La transformation digitale est au cœur des enjeux de cette crise : la généralisation du Wifi dans les gares ou la 4G dans le métro parisien sont par exemple des atouts pour le transport ferroviaire et permettent au voyageur de poursuivre son activité même en déplacement.
Les applications de transports sont également au centre de la bataille de la mobilité.
RATP et SNCF doivent, pour rester dans la course, proposer des plateformes de plus en plus multimodales permettant de faire des trajets porte à porte optimisés, en intégrant notamment les mobilités douces. Le transport de demain ne sera pas à vélo, en train ou en véhicule électrique, mais c’est la combinaison de ces modes de transports qui permettra de répondre aux nouveaux enjeux d’une mobilité, plus verte, plus sure, et plus efficace.
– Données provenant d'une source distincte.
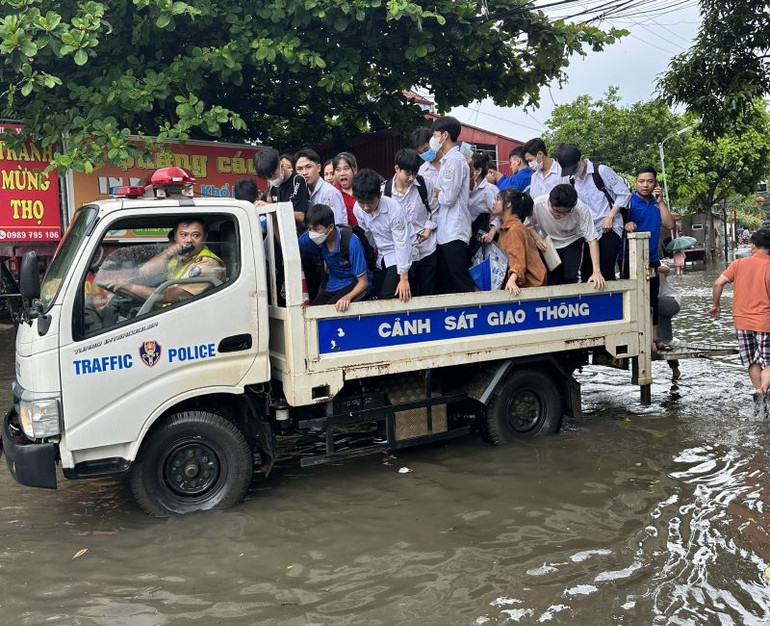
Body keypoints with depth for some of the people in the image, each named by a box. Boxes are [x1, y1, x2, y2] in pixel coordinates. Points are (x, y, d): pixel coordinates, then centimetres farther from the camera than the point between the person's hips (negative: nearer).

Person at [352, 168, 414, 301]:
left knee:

Si le confinement partiel et le télétravail rendent impossible un retour à 100% de fréquentation dans les prochains mois, il reste une part importante de voyageurs à capter, d’autant que l’hiver découragera certainement une partie des nouveaux adeptes des mobilités douces.
Pour les voyages longues distances, la SNCF bénéficie d’une opportunité sans précédent, la suppression des lignes aériennes intérieures en France, là où existe une alternative en train en moins de deux heures et demie, qui devrait s’appliquer à toutes les compagnies.
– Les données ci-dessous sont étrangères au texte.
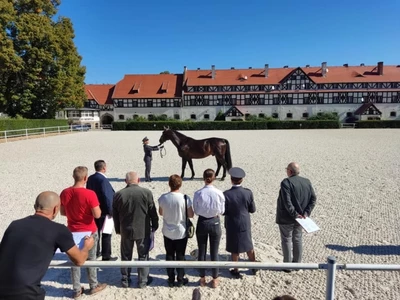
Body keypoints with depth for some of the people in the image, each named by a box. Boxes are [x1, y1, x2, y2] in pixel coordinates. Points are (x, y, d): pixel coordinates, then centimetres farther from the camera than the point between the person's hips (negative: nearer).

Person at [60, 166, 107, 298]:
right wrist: (98, 209, 0)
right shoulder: (90, 194, -23)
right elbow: (97, 215, -20)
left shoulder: (64, 193, -7)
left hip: (72, 231, 4)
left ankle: (77, 289, 24)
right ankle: (94, 286, 28)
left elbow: (62, 212, 5)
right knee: (90, 259, 13)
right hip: (89, 231, -4)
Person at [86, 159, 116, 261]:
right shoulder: (103, 180, -23)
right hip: (104, 211, -8)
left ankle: (96, 252, 32)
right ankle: (106, 256, 11)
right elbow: (106, 197, -24)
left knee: (96, 231, 19)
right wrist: (110, 211, -17)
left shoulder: (90, 178, 3)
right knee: (106, 234, 3)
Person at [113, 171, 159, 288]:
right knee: (143, 256, 13)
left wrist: (118, 229, 14)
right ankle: (143, 281, 21)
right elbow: (153, 212, -6)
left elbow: (115, 215, 2)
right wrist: (155, 226, 8)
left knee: (126, 256, 17)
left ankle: (125, 280, 28)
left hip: (126, 230, 2)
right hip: (143, 230, -2)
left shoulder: (118, 194, -6)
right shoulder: (146, 192, -12)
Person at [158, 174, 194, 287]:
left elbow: (161, 213, 3)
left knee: (169, 255, 17)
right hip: (181, 232, -2)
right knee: (180, 256, 14)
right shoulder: (185, 198, -19)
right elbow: (191, 215, -11)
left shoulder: (163, 198, -12)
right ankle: (180, 280, 25)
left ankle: (171, 280, 27)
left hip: (167, 232, 2)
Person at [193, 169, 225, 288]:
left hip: (202, 223, 0)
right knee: (214, 252, 14)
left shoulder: (198, 193, -15)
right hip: (215, 223, 0)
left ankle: (202, 279, 30)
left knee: (202, 251, 16)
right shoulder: (219, 193, -15)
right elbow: (222, 210, -5)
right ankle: (215, 280, 26)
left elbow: (196, 211, -6)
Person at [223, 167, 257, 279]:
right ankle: (254, 267, 41)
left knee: (234, 250, 15)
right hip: (245, 224, 3)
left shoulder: (226, 194, -22)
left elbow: (224, 212, -14)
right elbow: (252, 210, -6)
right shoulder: (248, 193, -15)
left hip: (232, 225, -3)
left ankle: (236, 271, 29)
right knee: (249, 246, 24)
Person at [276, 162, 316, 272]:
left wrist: (294, 214, -18)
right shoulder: (307, 182, 0)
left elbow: (287, 202, -27)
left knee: (286, 240, 8)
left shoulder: (286, 182, -20)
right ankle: (297, 263, 31)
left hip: (286, 218, -6)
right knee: (297, 239, 19)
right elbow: (313, 198, -2)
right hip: (300, 216, 6)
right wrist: (306, 213, -5)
Le phénomène du « plane bashing » prend également de l’ampleur et ce malgré les communications des compagnies aériennes, brandissant des consommations de 3 litres au 100 par voyageur (pour un A380 complet). Si ces chiffres peuvent sembler raisonnables, le train reste 60 fois moins polluant à capacité de transport égale et dispose donc d’un avantage considérable en cette période de chasse aux émissions de CO2.
Malgré ces temps troubles et incertains, les bouleversements que nous connaissons pourraient permettre à la RATP et la SNCF de capter à moyen terme de nouveaux viviers de voyageurs et de retrouver le chemin de la croissance. Mais il s’agit de ne pas rater ces occasions et d’être en capacité de répondre à ces futures hausses de la demande, sous peine de voir ces voyageurs investir dans d’autres moyens de transports et tourner le dos durablement au transport ferroviaire.